Europe’s Future Uncertain, Say Global Network Students

February 22, 2017

Yale SOM's David Bach discusses how students view the future of the EU following a conversation with David R. Cameron, professor of political science and director of European Union studies at Yale.

The third session of our experimental “The End of Globalization?” online course for students from across the Global Network for Advanced Management revealed just how uncertain MBAs think Europe’s future is. At the end of a 90-minute discussion about the causes and consequences of Brexit, we asked students whether they thought the EU (minus the UK, but otherwise in its current form) will still exist one, five, and 10 years from now.
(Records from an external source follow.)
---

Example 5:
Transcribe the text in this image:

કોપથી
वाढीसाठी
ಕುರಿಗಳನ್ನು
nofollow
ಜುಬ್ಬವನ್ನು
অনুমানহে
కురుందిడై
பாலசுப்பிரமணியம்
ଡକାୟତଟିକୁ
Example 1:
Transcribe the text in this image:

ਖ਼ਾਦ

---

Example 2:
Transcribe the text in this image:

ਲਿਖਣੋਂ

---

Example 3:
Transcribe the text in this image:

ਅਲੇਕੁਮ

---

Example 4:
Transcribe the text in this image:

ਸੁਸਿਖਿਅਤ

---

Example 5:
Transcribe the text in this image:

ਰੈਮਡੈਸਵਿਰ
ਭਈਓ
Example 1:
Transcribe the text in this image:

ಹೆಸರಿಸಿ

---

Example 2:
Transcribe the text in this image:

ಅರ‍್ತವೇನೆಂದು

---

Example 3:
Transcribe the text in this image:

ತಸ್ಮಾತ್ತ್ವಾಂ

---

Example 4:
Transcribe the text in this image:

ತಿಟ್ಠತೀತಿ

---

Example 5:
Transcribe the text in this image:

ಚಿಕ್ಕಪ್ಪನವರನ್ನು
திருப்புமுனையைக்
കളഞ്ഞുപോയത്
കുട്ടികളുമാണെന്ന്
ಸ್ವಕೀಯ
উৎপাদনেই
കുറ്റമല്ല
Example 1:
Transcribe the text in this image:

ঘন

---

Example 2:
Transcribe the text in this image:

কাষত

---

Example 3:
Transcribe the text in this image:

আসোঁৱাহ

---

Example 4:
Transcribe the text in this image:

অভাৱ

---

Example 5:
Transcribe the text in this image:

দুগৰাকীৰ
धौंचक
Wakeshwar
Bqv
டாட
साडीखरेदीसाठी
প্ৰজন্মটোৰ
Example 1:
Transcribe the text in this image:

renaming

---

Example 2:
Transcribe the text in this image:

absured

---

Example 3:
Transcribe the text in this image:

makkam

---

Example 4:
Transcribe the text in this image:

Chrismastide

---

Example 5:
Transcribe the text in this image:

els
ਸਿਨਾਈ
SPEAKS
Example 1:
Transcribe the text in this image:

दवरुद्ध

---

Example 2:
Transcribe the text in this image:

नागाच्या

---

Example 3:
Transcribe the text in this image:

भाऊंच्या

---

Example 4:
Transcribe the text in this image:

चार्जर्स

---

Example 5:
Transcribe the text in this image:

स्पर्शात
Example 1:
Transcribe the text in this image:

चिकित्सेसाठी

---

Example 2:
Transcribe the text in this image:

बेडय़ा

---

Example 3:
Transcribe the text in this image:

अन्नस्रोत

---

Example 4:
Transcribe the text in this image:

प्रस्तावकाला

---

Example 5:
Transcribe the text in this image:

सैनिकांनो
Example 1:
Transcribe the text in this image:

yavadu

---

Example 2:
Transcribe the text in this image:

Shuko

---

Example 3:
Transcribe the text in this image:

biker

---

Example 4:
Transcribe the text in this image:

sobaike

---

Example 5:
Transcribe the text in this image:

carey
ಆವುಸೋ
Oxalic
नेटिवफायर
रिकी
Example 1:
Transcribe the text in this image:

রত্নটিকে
Despite the string of elections this year that could propel anti-EU populists to power, including Geert Wilders in the Netherlands, Marine Le Pen in France, and Beppe Grillo in Italy, and that could end Angela Merkel’s long reign in Germany, 86% of students are confident the EU will be around next year. When it comes to 2022, however, just as many believe the EU will have changed dramatically or have disappeared as believe it will still exist in its current form. And almost two in three students are convinced the current EU will be a thing of the past by 2027.

Indeed, as the session revealed, the EU is dealing with a myriad of crises, from renewed concern over Greece, to still-weak banks in Italy and beyond, to a refugee and immigration crisis and an employment crisis that afflicts particularly the young. Add to this the crisis posed by Brexit and European leaders have their hands full. The biggest crisis of all, however, and one made more pronounced by Brexit, is a crisis of legitimacy, as David R. Cameron, professor of political science and director of European Union studies at Yale University, explained to the Global Network students.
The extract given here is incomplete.